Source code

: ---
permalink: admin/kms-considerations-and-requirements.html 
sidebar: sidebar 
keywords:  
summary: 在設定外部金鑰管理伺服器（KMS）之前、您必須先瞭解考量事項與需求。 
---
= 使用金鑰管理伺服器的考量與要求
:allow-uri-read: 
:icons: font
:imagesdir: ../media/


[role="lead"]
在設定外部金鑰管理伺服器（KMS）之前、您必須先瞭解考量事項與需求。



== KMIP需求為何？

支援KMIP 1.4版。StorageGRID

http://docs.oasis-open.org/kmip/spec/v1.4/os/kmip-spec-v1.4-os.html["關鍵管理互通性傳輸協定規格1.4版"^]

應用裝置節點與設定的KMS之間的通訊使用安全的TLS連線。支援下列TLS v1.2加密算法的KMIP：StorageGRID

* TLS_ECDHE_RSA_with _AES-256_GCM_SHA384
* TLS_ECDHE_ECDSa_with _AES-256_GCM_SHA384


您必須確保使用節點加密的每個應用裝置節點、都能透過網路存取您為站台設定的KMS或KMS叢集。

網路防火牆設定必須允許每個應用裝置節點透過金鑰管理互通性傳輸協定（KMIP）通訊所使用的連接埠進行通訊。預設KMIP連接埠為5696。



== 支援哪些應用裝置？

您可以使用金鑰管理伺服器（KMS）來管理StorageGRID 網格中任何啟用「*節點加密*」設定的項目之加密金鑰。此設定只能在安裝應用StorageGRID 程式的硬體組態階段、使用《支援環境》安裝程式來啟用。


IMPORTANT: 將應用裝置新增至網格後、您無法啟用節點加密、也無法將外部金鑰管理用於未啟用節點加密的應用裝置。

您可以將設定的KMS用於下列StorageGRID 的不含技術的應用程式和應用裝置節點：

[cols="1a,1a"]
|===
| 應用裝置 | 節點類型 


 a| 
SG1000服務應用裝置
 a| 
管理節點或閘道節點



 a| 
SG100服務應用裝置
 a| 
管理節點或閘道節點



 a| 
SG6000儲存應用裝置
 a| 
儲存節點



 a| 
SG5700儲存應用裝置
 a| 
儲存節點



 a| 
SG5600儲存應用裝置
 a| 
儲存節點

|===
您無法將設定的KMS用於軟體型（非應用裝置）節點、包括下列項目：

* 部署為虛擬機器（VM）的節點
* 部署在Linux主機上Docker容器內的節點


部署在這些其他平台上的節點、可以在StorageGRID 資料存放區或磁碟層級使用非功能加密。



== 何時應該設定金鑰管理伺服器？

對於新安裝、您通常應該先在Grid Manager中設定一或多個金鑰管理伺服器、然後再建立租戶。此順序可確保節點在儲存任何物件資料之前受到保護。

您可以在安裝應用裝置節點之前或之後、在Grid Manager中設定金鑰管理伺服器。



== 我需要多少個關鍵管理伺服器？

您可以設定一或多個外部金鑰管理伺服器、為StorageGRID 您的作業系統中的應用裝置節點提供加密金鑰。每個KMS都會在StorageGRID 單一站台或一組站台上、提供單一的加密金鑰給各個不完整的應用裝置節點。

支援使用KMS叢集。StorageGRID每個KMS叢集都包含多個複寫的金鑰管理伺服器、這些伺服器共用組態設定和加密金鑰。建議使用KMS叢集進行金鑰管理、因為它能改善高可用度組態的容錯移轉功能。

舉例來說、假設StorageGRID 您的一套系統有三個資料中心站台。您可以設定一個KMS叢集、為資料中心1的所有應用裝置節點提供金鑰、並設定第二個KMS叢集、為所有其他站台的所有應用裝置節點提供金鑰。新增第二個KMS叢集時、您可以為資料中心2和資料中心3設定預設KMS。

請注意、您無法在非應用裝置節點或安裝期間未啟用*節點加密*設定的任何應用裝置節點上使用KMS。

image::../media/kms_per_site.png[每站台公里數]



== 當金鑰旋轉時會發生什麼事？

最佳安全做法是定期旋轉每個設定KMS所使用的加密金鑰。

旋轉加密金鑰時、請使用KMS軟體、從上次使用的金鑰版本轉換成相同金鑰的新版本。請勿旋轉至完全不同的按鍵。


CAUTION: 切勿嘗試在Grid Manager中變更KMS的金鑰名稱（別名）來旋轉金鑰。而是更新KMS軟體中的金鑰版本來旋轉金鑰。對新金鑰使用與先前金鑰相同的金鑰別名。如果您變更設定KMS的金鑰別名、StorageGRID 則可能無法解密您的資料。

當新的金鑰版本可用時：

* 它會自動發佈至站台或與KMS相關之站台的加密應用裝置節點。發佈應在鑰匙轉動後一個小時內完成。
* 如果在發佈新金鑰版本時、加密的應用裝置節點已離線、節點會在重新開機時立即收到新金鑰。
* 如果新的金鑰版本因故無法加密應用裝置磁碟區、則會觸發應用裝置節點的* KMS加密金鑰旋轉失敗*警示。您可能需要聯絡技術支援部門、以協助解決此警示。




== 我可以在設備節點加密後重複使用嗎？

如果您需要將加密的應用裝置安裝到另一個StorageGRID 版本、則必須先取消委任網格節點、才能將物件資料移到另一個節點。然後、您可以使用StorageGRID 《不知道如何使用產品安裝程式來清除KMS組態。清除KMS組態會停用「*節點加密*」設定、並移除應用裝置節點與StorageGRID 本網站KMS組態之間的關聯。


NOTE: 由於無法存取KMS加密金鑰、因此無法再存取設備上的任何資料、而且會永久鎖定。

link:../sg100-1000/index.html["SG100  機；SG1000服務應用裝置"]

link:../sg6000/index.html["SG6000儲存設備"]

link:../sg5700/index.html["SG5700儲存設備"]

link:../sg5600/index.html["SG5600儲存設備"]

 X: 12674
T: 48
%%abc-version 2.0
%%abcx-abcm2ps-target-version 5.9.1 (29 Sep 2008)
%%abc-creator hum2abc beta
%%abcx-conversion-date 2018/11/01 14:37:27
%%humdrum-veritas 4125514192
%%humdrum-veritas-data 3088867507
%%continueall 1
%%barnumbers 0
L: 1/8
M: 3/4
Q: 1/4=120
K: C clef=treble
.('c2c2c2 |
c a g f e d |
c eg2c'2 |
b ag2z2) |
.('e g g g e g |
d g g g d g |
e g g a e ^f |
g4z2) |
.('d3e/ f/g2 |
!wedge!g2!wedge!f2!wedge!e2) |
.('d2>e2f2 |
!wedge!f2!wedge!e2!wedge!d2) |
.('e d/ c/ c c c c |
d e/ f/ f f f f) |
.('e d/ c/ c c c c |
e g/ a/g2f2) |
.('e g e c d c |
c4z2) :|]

▸ **Goal of the exercise**: Reproduce all of the entries word for word. Omit nothing.

▸ **Answer box**:
Source code

: ---
permalink: admin/kms-considerations-and-requirements.html 
sidebar: sidebar 
keywords:  
summary: 在設定外部金鑰管理伺服器（KMS）之前、您必須先瞭解考量事項與需求。 
---
= 使用金鑰管理伺服器的考量與要求
:allow-uri-read: 
:icons: font
:imagesdir: ../media/


[role="lead"]
在設定外部金鑰管理伺服器（KMS）之前、您必須先瞭解考量事項與需求。



== KMIP需求為何？

支援KMIP 1.4版。StorageGRID

http://docs.oasis-open.org/kmip/spec/v1.4/os/kmip-spec-v1.4-os.html["關鍵管理互通性傳輸協定規格1.4版"^]

應用裝置節點與設定的KMS之間的通訊使用安全的TLS連線。支援下列TLS v1.2加密算法的KMIP：StorageGRID

* TLS_ECDHE_RSA_with _AES-256_GCM_SHA384
* TLS_ECDHE_ECDSa_with _AES-256_GCM_SHA384


您必須確保使用節點加密的每個應用裝置節點、都能透過網路存取您為站台設定的KMS或KMS叢集。

網路防火牆設定必須允許每個應用裝置節點透過金鑰管理互通性傳輸協定（KMIP）通訊所使用的連接埠進行通訊。預設KMIP連接埠為5696。



== 支援哪些應用裝置？

您可以使用金鑰管理伺服器（KMS）來管理StorageGRID 網格中任何啟用「*節點加密*」設定的項目之加密金鑰。此設定只能在安裝應用StorageGRID 程式的硬體組態階段、使用《支援環境》安裝程式來啟用。


IMPORTANT: 將應用裝置新增至網格後、您無法啟用節點加密、也無法將外部金鑰管理用於未啟用節點加密的應用裝置。

您可以將設定的KMS用於下列StorageGRID 的不含技術的應用程式和應用裝置節點：

[cols="1a,1a"]
|===
| 應用裝置 | 節點類型 


 a| 
SG1000服務應用裝置
 a| 
管理節點或閘道節點



 a| 
SG100服務應用裝置
 a| 
管理節點或閘道節點



 a| 
SG6000儲存應用裝置
 a| 
儲存節點



 a| 
SG5700儲存應用裝置
 a| 
儲存節點



 a| 
SG5600儲存應用裝置
 a| 
儲存節點

|===
您無法將設定的KMS用於軟體型（非應用裝置）節點、包括下列項目：

* 部署為虛擬機器（VM）的節點
* 部署在Linux主機上Docker容器內的節點


部署在這些其他平台上的節點、可以在StorageGRID 資料存放區或磁碟層級使用非功能加密。



== 何時應該設定金鑰管理伺服器？

對於新安裝、您通常應該先在Grid Manager中設定一或多個金鑰管理伺服器、然後再建立租戶。此順序可確保節點在儲存任何物件資料之前受到保護。

您可以在安裝應用裝置節點之前或之後、在Grid Manager中設定金鑰管理伺服器。



== 我需要多少個關鍵管理伺服器？

您可以設定一或多個外部金鑰管理伺服器、為StorageGRID 您的作業系統中的應用裝置節點提供加密金鑰。每個KMS都會在StorageGRID 單一站台或一組站台上、提供單一的加密金鑰給各個不完整的應用裝置節點。

支援使用KMS叢集。StorageGRID每個KMS叢集都包含多個複寫的金鑰管理伺服器、這些伺服器共用組態設定和加密金鑰。建議使用KMS叢集進行金鑰管理、因為它能改善高可用度組態的容錯移轉功能。

舉例來說、假設StorageGRID 您的一套系統有三個資料中心站台。您可以設定一個KMS叢集、為資料中心1的所有應用裝置節點提供金鑰、並設定第二個KMS叢集、為所有其他站台的所有應用裝置節點提供金鑰。新增第二個KMS叢集時、您可以為資料中心2和資料中心3設定預設KMS。

請注意、您無法在非應用裝置節點或安裝期間未啟用*節點加密*設定的任何應用裝置節點上使用KMS。

image::../media/kms_per_site.png[每站台公里數]



== 當金鑰旋轉時會發生什麼事？

最佳安全做法是定期旋轉每個設定KMS所使用的加密金鑰。

旋轉加密金鑰時、請使用KMS軟體、從上次使用的金鑰版本轉換成相同金鑰的新版本。請勿旋轉至完全不同的按鍵。


CAUTION: 切勿嘗試在Grid Manager中變更KMS的金鑰名稱（別名）來旋轉金鑰。而是更新KMS軟體中的金鑰版本來旋轉金鑰。對新金鑰使用與先前金鑰相同的金鑰別名。如果您變更設定KMS的金鑰別名、StorageGRID 則可能無法解密您的資料。

當新的金鑰版本可用時：

* 它會自動發佈至站台或與KMS相關之站台的加密應用裝置節點。發佈應在鑰匙轉動後一個小時內完成。
* 如果在發佈新金鑰版本時、加密的應用裝置節點已離線、節點會在重新開機時立即收到新金鑰。
* 如果新的金鑰版本因故無法加密應用裝置磁碟區、則會觸發應用裝置節點的* KMS加密金鑰旋轉失敗*警示。您可能需要聯絡技術支援部門、以協助解決此警示。




== 我可以在設備節點加密後重複使用嗎？

如果您需要將加密的應用裝置安裝到另一個StorageGRID 版本、則必須先取消委任網格節點、才能將物件資料移到另一個節點。然後、您可以使用StorageGRID 《不知道如何使用產品安裝程式來清除KMS組態。清除KMS組態會停用「*節點加密*」設定、並移除應用裝置節點與StorageGRID 本網站KMS組態之間的關聯。


NOTE: 由於無法存取KMS加密金鑰、因此無法再存取設備上的任何資料、而且會永久鎖定。

link:../sg100-1000/index.html["SG100  機；SG1000服務應用裝置"]

link:../sg6000/index.html["SG6000儲存設備"]

link:../sg5700/index.html["SG5700儲存設備"]

link:../sg5600/index.html["SG5600儲存設備"]

 X: 12674
T: 48
%%abc-version 2.0
%%abcx-abcm2ps-target-version 5.9.1 (29 Sep 2008)
%%abc-creator hum2abc beta
%%abcx-conversion-date 2018/11/01 14:37:27
%%humdrum-veritas 4125514192
%%humdrum-veritas-data 3088867507
%%continueall 1
%%barnumbers 0
L: 1/8
M: 3/4
Q: 1/4=120
K: C clef=treble
.('c2c2c2 |
c a g f e d |
c eg2c'2 |
b ag2z2) |
.('e g g g e g |
d g g g d g |
e g g a e ^f |
g4z2) |
.('d3e/ f/g2 |
!wedge!g2!wedge!f2!wedge!e2) |
.('d2>e2f2 |
!wedge!f2!wedge!e2!wedge!d2) |
.('e d/ c/ c c c c |
d e/ f/ f f f f) |
.('e d/ c/ c c c c |
e g/ a/g2f2) |
.('e g e c d c |
c4z2) :|]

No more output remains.